### Saved entries:
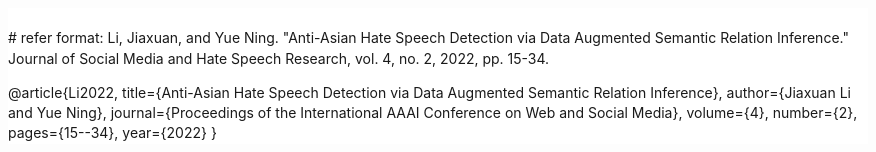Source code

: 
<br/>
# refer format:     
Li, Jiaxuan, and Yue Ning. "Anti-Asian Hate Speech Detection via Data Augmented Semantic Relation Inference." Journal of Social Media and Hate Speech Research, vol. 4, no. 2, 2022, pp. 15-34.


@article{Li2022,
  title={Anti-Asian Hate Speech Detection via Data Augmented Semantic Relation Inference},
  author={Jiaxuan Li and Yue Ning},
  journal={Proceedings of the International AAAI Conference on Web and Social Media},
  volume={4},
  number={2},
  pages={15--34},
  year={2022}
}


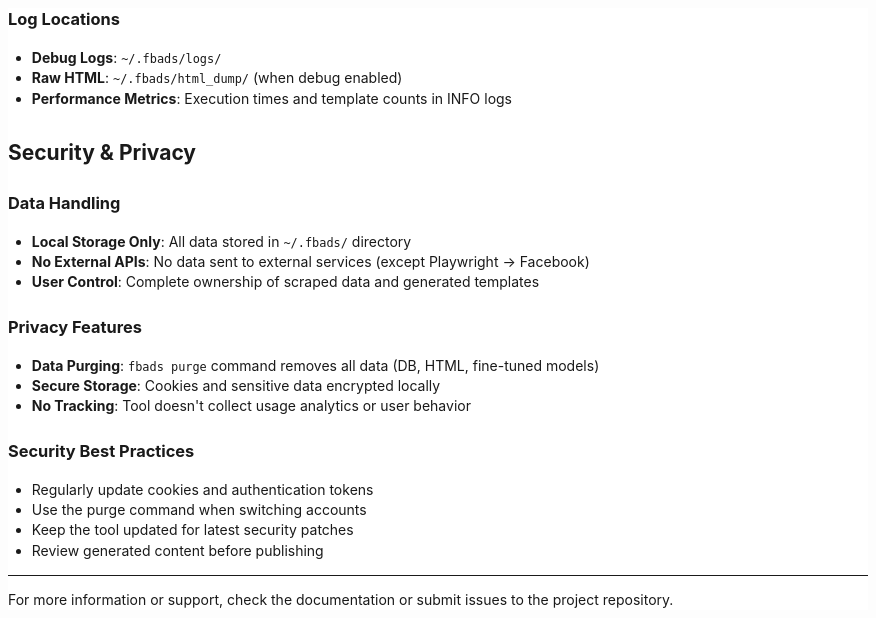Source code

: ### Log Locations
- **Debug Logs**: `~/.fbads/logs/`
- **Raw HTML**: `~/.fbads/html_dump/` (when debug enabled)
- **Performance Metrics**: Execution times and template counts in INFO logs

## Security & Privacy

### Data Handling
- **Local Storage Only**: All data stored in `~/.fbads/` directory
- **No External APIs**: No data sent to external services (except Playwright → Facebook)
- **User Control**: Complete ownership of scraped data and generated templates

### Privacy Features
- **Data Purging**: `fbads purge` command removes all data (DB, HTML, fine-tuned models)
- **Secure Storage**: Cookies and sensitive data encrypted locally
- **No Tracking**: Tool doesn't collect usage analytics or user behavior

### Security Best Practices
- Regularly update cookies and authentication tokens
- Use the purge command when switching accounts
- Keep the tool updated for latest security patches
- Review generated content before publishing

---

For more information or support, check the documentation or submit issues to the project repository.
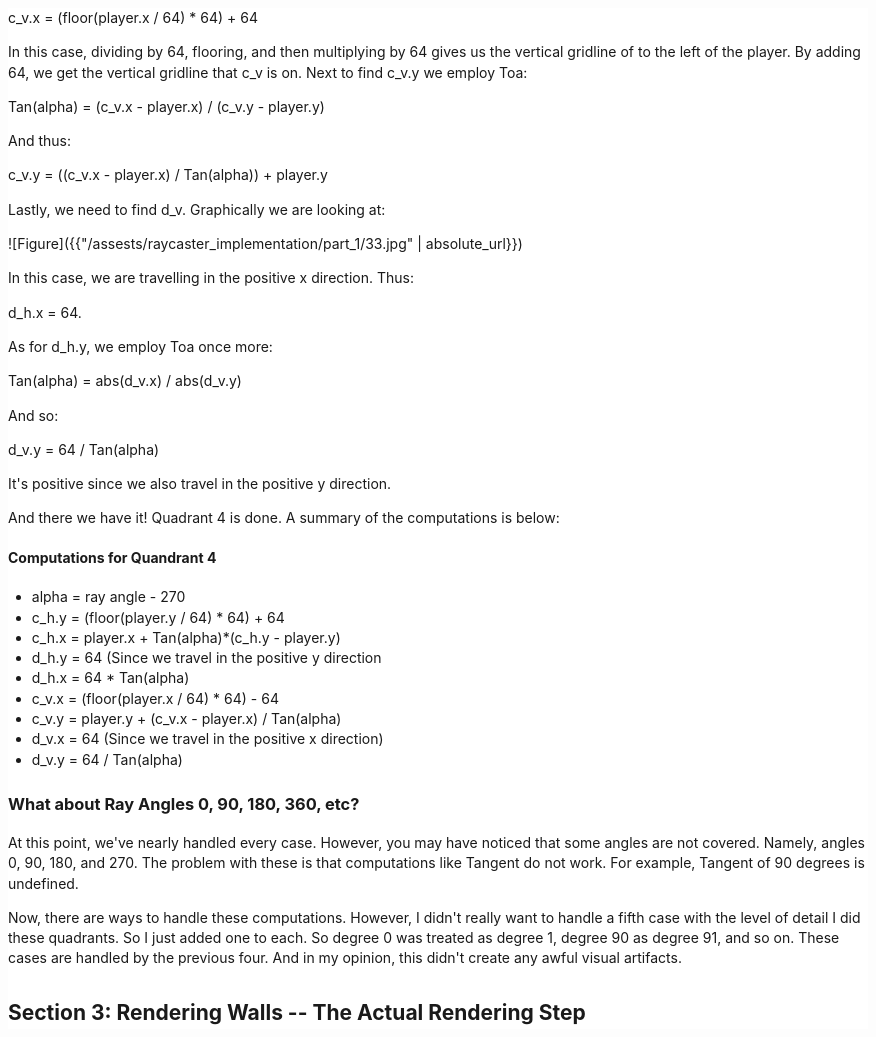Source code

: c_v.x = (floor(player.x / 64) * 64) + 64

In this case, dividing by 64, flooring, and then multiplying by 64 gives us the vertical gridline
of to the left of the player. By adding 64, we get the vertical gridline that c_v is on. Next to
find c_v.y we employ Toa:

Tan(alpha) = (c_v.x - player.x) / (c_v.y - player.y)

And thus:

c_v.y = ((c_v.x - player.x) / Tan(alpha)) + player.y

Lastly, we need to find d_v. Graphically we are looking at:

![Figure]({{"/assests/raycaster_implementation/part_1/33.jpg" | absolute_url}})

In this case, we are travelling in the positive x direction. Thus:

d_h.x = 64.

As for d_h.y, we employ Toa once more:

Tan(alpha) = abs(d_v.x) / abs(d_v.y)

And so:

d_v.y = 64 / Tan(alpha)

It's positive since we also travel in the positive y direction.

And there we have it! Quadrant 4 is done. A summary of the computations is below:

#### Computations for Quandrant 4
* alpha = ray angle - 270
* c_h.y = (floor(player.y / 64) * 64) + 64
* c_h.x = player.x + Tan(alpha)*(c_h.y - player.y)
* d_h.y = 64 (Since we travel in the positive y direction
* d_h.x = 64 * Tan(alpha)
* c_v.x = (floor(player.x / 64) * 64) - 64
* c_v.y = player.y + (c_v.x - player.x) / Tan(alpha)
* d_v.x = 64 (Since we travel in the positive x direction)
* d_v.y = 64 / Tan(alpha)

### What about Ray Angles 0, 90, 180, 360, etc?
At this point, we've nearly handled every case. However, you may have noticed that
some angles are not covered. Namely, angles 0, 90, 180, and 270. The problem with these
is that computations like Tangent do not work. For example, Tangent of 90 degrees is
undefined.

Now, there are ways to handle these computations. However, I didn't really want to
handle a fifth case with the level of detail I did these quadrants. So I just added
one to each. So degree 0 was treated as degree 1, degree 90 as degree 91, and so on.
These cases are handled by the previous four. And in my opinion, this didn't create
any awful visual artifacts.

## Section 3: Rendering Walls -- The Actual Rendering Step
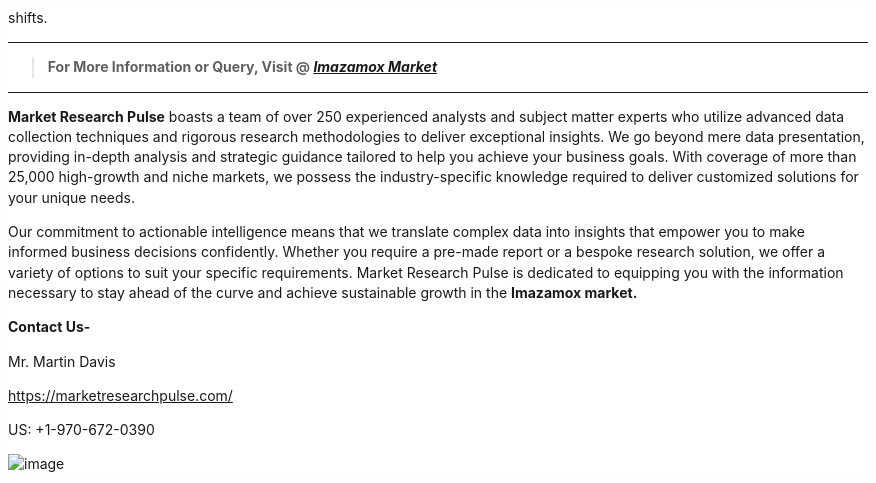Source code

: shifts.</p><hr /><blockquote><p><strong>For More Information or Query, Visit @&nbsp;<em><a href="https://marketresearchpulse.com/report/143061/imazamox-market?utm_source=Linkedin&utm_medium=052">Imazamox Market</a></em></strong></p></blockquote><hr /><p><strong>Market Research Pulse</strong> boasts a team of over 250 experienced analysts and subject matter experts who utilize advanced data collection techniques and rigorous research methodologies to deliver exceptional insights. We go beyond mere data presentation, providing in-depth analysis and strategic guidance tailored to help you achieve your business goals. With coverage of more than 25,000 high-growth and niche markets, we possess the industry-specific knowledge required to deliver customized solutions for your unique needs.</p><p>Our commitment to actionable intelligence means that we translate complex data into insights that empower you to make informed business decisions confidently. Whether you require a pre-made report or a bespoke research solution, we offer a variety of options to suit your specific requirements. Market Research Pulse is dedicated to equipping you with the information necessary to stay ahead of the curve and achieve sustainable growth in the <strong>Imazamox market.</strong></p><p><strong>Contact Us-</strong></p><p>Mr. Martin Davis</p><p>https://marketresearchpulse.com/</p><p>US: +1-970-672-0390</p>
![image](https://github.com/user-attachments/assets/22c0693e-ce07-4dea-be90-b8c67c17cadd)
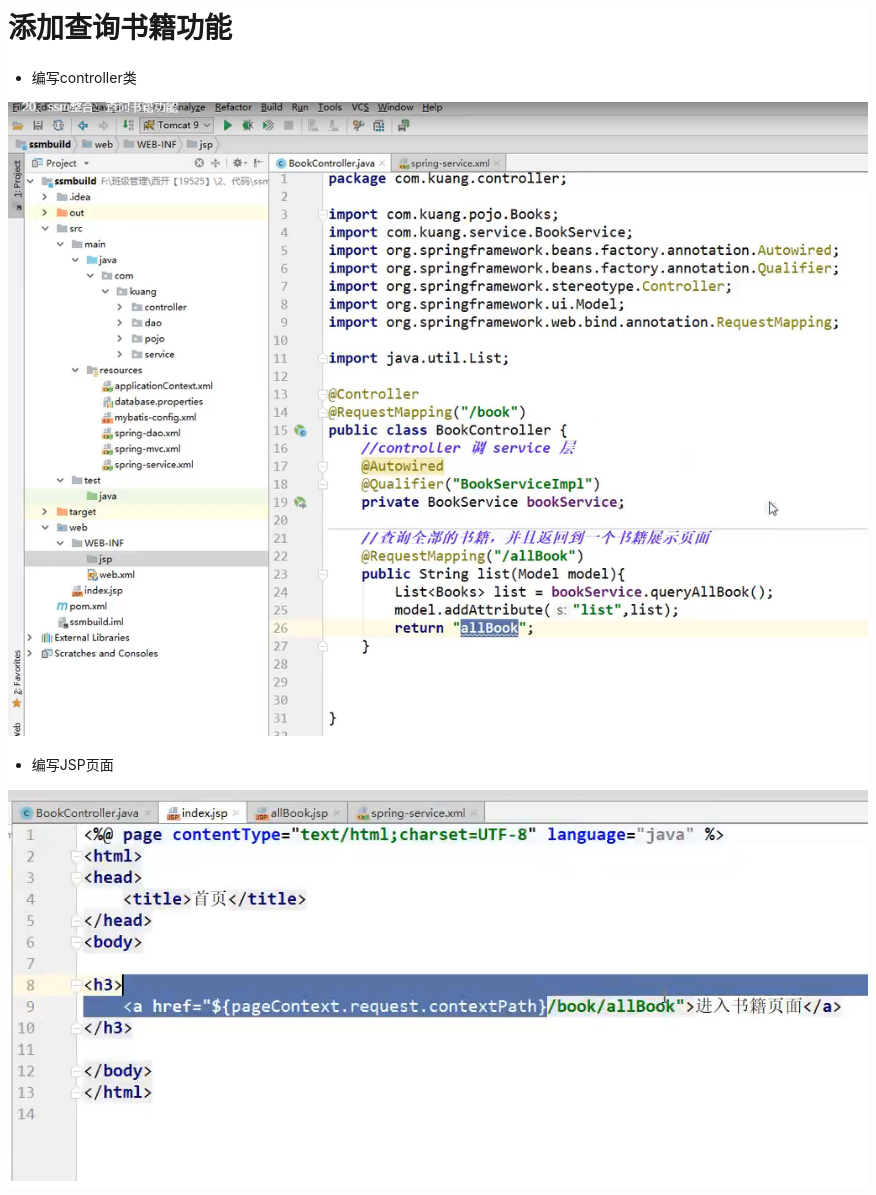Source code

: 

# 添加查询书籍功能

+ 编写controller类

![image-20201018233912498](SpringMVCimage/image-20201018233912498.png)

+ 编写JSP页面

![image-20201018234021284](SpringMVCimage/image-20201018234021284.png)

### INSTRUCTIONS TO FOLLOW:
Print the records word for word and exclude any picture they hold.

### ANSWER TO THE EXERCISE:
Source code

: 
<br/>
# refer format:     
Li, Jiaxuan, and Yue Ning. "Anti-Asian Hate Speech Detection via Data Augmented Semantic Relation Inference." Journal of Social Media and Hate Speech Research, vol. 4, no. 2, 2022, pp. 15-34.


@article{Li2022,
  title={Anti-Asian Hate Speech Detection via Data Augmented Semantic Relation Inference},
  author={Jiaxuan Li and Yue Ning},
  journal={Proceedings of the International AAAI Conference on Web and Social Media},
  volume={4},
  number={2},
  pages={15--34},
  year={2022}
}


Source code

: ### Log Locations
- **Debug Logs**: `~/.fbads/logs/`
- **Raw HTML**: `~/.fbads/html_dump/` (when debug enabled)
- **Performance Metrics**: Execution times and template counts in INFO logs

## Security & Privacy

### Data Handling
- **Local Storage Only**: All data stored in `~/.fbads/` directory
- **No External APIs**: No data sent to external services (except Playwright → Facebook)
- **User Control**: Complete ownership of scraped data and generated templates

### Privacy Features
- **Data Purging**: `fbads purge` command removes all data (DB, HTML, fine-tuned models)
- **Secure Storage**: Cookies and sensitive data encrypted locally
- **No Tracking**: Tool doesn't collect usage analytics or user behavior

### Security Best Practices
- Regularly update cookies and authentication tokens
- Use the purge command when switching accounts
- Keep the tool updated for latest security patches
- Review generated content before publishing

---

For more information or support, check the documentation or submit issues to the project repository.
Source code

: c_v.x = (floor(player.x / 64) * 64) + 64

In this case, dividing by 64, flooring, and then multiplying by 64 gives us the vertical gridline
of to the left of the player. By adding 64, we get the vertical gridline that c_v is on. Next to
find c_v.y we employ Toa:

Tan(alpha) = (c_v.x - player.x) / (c_v.y - player.y)

And thus:

c_v.y = ((c_v.x - player.x) / Tan(alpha)) + player.y

Lastly, we need to find d_v. Graphically we are looking at:

![Figure]({{"/assests/raycaster_implementation/part_1/33.jpg" | absolute_url}})

In this case, we are travelling in the positive x direction. Thus:

d_h.x = 64.

As for d_h.y, we employ Toa once more:

Tan(alpha) = abs(d_v.x) / abs(d_v.y)

And so:

d_v.y = 64 / Tan(alpha)

It's positive since we also travel in the positive y direction.

And there we have it! Quadrant 4 is done. A summary of the computations is below:

#### Computations for Quandrant 4
* alpha = ray angle - 270
* c_h.y = (floor(player.y / 64) * 64) + 64
* c_h.x = player.x + Tan(alpha)*(c_h.y - player.y)
* d_h.y = 64 (Since we travel in the positive y direction
* d_h.x = 64 * Tan(alpha)
* c_v.x = (floor(player.x / 64) * 64) - 64
* c_v.y = player.y + (c_v.x - player.x) / Tan(alpha)
* d_v.x = 64 (Since we travel in the positive x direction)
* d_v.y = 64 / Tan(alpha)

### What about Ray Angles 0, 90, 180, 360, etc?
At this point, we've nearly handled every case. However, you may have noticed that
some angles are not covered. Namely, angles 0, 90, 180, and 270. The problem with these
is that computations like Tangent do not work. For example, Tangent of 90 degrees is
undefined.

Now, there are ways to handle these computations. However, I didn't really want to
handle a fifth case with the level of detail I did these quadrants. So I just added
one to each. So degree 0 was treated as degree 1, degree 90 as degree 91, and so on.
These cases are handled by the previous four. And in my opinion, this didn't create
any awful visual artifacts.

## Section 3: Rendering Walls -- The Actual Rendering Step
Source code

: shifts.</p><hr /><blockquote><p><strong>For More Information or Query, Visit @&nbsp;<em><a href="https://marketresearchpulse.com/report/143061/imazamox-market?utm_source=Linkedin&utm_medium=052">Imazamox Market</a></em></strong></p></blockquote><hr /><p><strong>Market Research Pulse</strong> boasts a team of over 250 experienced analysts and subject matter experts who utilize advanced data collection techniques and rigorous research methodologies to deliver exceptional insights. We go beyond mere data presentation, providing in-depth analysis and strategic guidance tailored to help you achieve your business goals. With coverage of more than 25,000 high-growth and niche markets, we possess the industry-specific knowledge required to deliver customized solutions for your unique needs.</p><p>Our commitment to actionable intelligence means that we translate complex data into insights that empower you to make informed business decisions confidently. Whether you require a pre-made report or a bespoke research solution, we offer a variety of options to suit your specific requirements. Market Research Pulse is dedicated to equipping you with the information necessary to stay ahead of the curve and achieve sustainable growth in the <strong>Imazamox market.</strong></p><p><strong>Contact Us-</strong></p><p>Mr. Martin Davis</p><p>https://marketresearchpulse.com/</p><p>US: +1-970-672-0390</p>
![image](https://github.com/user-attachments/assets/22c0693e-ce07-4dea-be90-b8c67c17cadd)
Source code

: 

# 添加查询书籍功能

+ 编写controller类

![image-20201018233912498](SpringMVCimage/image-20201018233912498.png)

+ 编写JSP页面

![image-20201018234021284](SpringMVCimage/image-20201018234021284.png)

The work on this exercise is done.